(Dataset entries)
============

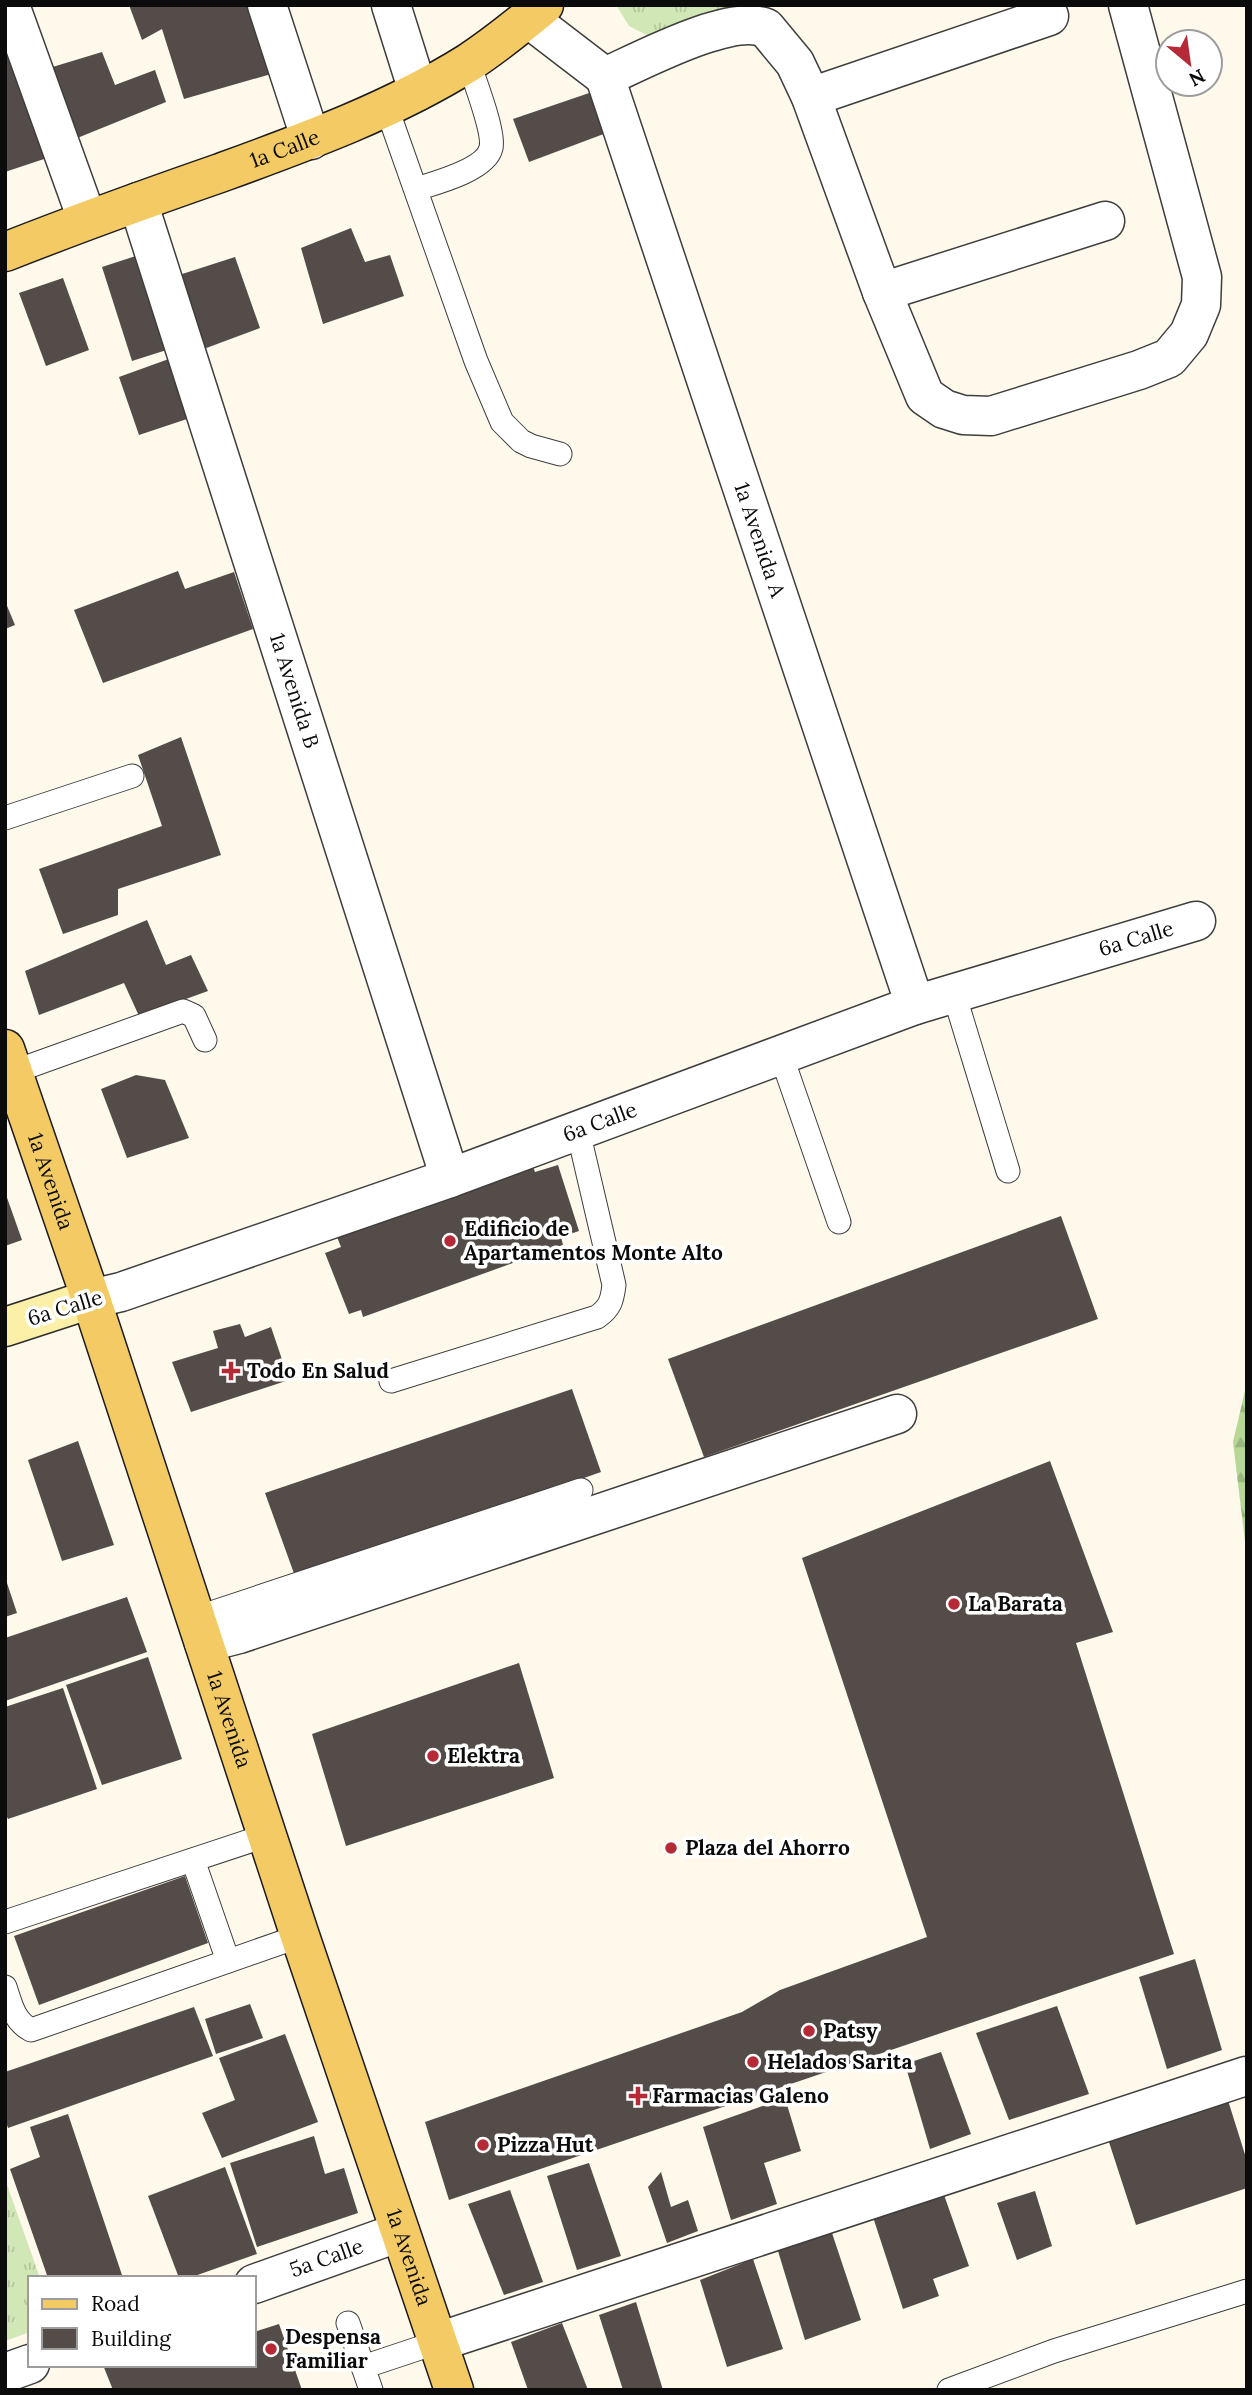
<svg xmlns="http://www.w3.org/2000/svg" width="1252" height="2395" viewBox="0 0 1252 2395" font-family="Lora,serif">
<defs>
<pattern id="grass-tufts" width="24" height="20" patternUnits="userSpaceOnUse" patternTransform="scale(1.75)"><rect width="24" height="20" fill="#d2e7b6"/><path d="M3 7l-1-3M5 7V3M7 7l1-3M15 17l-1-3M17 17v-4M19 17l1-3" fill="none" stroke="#b3c59b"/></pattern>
<pattern id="forest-firs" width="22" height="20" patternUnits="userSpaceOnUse" patternTransform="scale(1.75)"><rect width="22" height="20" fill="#b6d796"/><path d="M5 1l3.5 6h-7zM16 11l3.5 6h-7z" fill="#9bb780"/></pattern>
</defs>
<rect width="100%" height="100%" fill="#fef9eb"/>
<!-- grass -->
<g fill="url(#grass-tufts)">
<path d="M616,5h130l-16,9 -78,24 -23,-12z"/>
<path d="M5,2179l35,99h-10v54l-25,9z"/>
</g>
<!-- forest -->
<path fill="url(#forest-firs)" d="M1247,1382v176l-14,-116z"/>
<!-- building -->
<g fill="#544c48">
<path d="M129,5h130l19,67 -94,27 -22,-70 -20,11z"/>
<path d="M5,41l42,117 -42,14z"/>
<path d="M102,52l13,33 40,-15 11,32 -101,41 -19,-74z"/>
<path d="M595,91l14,41 -80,30 -16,-43z"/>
<path d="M351,228l14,34 25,-7 14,41 -81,28 -22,-76z"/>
<path d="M145,253l31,94 -44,14 -30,-94z"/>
<path d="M235,257l25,71 -59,22 -25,-74z"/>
<path d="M63,278l26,72 -43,16 -27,-73z"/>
<path d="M177,356l19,60 -57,19 -20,-58z"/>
<path d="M178,571l7,18 49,-17 19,57 -150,54 -29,-73z"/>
<path d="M5,601l10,24 -10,4z"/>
<path d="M181,737l40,118 -103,34v26l-55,19 -24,-65 123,-43 -24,-71z"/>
<path d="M147,920l19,45 25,-10 17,36 -69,25 -15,-33 -85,32 -14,-44z"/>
<path d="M136,1075l29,5 24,58 -62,20 -26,-69z"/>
<path d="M532,1164l3,8 23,-7 21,66 -18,6 2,8 -200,72 -2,-7 -12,4 -24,-61 16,-6 -4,-10z"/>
<path d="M5,1192l17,48 -17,6z"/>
<path d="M1061,1216l37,103 -394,138 -36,-98z"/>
<path d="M240,1324l5,13 26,-10 18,53 -98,32 -19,-50 46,-14 -5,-17z"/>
<path d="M572,1389l29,83 -305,107 -31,-86z"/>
<path d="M78,1441l36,104 -52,16 -34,-101z"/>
<path d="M1050,1461l63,171 -37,11 98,311 -725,246 -24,-78 317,-110 38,-22 147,-53 -125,-379z"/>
<path d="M5,1577l12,36 -12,4z"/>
<path d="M127,1597l20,55 -142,49v-63z"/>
<path d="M148,1657l34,102 -80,26 -36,-100z"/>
<path d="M519,1663l35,115 -208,68 -34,-112z"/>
<path d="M63,1688l34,101 -89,30 -3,-6v-106z"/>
<path d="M185,1876l23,67 -169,62 -25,-69z"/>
<path d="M1195,1959l27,91 -55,19 -28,-92z"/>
<path d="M250,2004l13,34 -47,16 -11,-35z"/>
<path d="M1057,2006l32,88 -80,26 -33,-87z"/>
<path d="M194,2007l19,49 -205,72 -3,-9v-47z"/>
<path d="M285,2034l33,88 -96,36 -20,-45 33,-13 -16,-42z"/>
<path d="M941,2052l30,82 -41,15 -25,-85z"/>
<path d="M1226,2094l21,67v27l-111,37 -29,-89z"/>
<path d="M785,2098l16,53 -37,12 13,41 -46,16 -28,-93z"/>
<path d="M68,2114l55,164h-75l-38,-109 30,-12 -10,-30z"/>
<path d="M314,2136l11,38 19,-6 14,45 -101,34 -27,-84z"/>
<path d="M589,2163l32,93 -44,14 -30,-94z"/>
<path d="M225,2167l32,87 -68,24h-10l-31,-82z"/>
<path d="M661,2172l10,35 17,-7 10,31 -31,12 -19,-56z"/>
<path d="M510,2190l33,92 -39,13 -36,-91z"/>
<path d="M1035,2191l17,55 -35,14 -20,-57z"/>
<path d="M943,2192l26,74 -36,13 6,17 -36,13 -30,-92z"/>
<path d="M831,2230l30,90 -56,20 -27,-89z"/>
<path d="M753,2259l30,90 -56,18 -27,-87z"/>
<path d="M636,2302l27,88h-40l-24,-75z"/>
<path d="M562,2323l26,67h-60l-17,-48z"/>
<path d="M279,2324l23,66h-189l-10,-25h151v-33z"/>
</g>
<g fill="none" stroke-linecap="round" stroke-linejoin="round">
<defs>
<g id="lane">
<path d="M386,106l90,255 26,61 19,19 10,5 29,8"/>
<path d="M416,189c19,-6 70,-19 75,-41 4,-16 -17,-68 -22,-85"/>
<path d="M5,818l127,-42"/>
<path d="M954,994l54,177"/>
<path d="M781,1055l58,167"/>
<path d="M13,1072l170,-61 11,5 11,24"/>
<path d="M391,1381l206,-64c13,-9 15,-16 17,-32l-36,-154"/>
<path d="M196,1618l385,-128"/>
<path d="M193,1860l35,101"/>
<path d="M5,1922l263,-87"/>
<path d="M5,1987c6,18 9,34 26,43l269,-94"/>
<path d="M348,2323l23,67"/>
<path d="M363,2367l75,-25"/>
<path d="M949,2390l105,-39 193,-60"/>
</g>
<g id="street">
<path d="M10,5l77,214"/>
<path d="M267,5l44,135"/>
<path d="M391,5l27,86"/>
<path d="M528,18l77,59"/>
<path d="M605,77c36,-16 125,-64 161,-49l29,35 16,34 71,195 43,104 19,13 19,6 28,1 148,-46 30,-12 20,-24 12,-29 1,-28 -74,-272"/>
<path id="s1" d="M605,77l310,928"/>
<path d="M811,97l238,-81"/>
<path id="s2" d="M138,202l312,976"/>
<path d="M882,292l223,-71"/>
<path id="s3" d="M91,1299l30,-7 329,-114 465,-173 281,-84"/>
<path d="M204,1643l35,-9 658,-220"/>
<path id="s4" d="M254,2284l146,-52"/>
<path d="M438,2342l808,-266"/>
<path d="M5,2373l25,-9"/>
</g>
<path id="secondary" d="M5,1327l86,-28"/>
<g id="primary">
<path id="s5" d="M5,252c71,-28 143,-54 215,-79 85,-31 171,-62 248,-110 26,-17 52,-38 76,-58"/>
<path id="s6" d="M5,1049l86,250 209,637 154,454"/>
</g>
</defs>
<!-- lane casing -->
<use href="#lane" stroke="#3e3e3e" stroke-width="25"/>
<!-- street casing -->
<use href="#street" stroke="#3e3e3e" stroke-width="41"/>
<!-- secondary casing -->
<use href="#secondary" stroke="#2d2d2d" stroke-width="41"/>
<!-- primary casing -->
<use href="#primary" stroke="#1c1c1c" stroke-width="41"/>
<!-- lane -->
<use href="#lane" stroke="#fff" stroke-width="23"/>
<!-- street -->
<use href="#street" stroke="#fff" stroke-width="38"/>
<!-- secondary -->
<use href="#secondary" stroke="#fcefa8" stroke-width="38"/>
<!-- primary -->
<use href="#primary" stroke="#f4ca65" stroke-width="38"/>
</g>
<!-- markers -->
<g fill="#b62936" stroke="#fff" stroke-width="2.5">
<circle cx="450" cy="1241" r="7"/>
<path d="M227.5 1360.5h7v7h7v7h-7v7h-7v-7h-7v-7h7z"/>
<circle cx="954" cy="1604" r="7"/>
<circle cx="433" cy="1756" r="7"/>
<circle cx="671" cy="1848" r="7"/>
<circle cx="809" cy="2031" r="7"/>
<circle cx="753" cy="2062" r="7"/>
<path d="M634.5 2085.5h7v7h7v7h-7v7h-7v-7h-7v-7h7z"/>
<circle cx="483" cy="2145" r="7"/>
<circle cx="271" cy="2349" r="7"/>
</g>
<g text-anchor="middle" stroke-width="7" stroke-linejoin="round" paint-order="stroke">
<!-- street labels -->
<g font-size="21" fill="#0b0b0b" stroke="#fff">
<text dy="7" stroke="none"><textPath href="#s5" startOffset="298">1a Calle</textPath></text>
<text dy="7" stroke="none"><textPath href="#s1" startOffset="488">1a Avenida A</textPath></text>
<text dy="7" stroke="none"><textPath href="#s2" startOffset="513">1a Avenida B</textPath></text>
<text dy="7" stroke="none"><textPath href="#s3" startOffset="1106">6a Calle</textPath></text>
<text dy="7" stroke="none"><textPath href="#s3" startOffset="539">6a Calle</textPath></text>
<text dy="7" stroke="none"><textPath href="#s6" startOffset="140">1a Avenida</textPath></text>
<text transform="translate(65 1308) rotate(-17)" y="7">6a Calle</text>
<text dy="7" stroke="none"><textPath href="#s6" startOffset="707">1a Avenida</textPath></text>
<text dy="7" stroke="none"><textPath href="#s6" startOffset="1274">1a Avenida</textPath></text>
<text dy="7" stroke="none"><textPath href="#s4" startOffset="77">5a Calle</textPath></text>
</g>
<!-- poi labels -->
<g font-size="21" font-weight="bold" fill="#0b0b0b" stroke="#fff" text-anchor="start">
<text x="464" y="1236">Edificio de<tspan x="464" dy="24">Apartamentos Monte Alto</tspan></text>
<text x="247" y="1378">Todo En Salud</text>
<text x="968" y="1611">La Barata</text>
<text x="447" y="1763">Elektra</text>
<text x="685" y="1855">Plaza del Ahorro</text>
<text x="823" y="2038">Patsy</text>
<text x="767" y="2069">Helados Sarita</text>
<text x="652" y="2103">Farmacias Galeno</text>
<text x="497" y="2152">Pizza Hut</text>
<text x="285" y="2344">Despensa<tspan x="285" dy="24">Familiar</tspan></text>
</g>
</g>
<!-- border -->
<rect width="1252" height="2395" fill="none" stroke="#0b0b0b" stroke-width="14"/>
<!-- legend -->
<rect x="28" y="2276" width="228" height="91" fill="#ffffff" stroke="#9d9d9d" stroke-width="2"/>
<rect x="42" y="2299" width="35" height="10" fill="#f4ca65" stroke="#9d9d9d" stroke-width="2"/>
<text x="91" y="2311" font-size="21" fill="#0b0b0b">Road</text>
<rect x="42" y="2328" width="35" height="21" fill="#544c48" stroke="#9d9d9d" stroke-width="2"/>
<text x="91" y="2346" font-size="21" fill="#0b0b0b">Building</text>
<!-- north arrow -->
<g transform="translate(1189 63) rotate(151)"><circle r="33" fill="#ffffff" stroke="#9d9d9d" stroke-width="2"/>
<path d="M0-5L12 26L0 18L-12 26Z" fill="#b62936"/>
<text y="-10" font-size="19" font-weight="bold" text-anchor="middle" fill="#0b0b0b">N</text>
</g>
</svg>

============

EXERCISE GOAL: State the number of lines in the entries above that contain the word "weight", and nothing more.

TASK SOLUTION: 2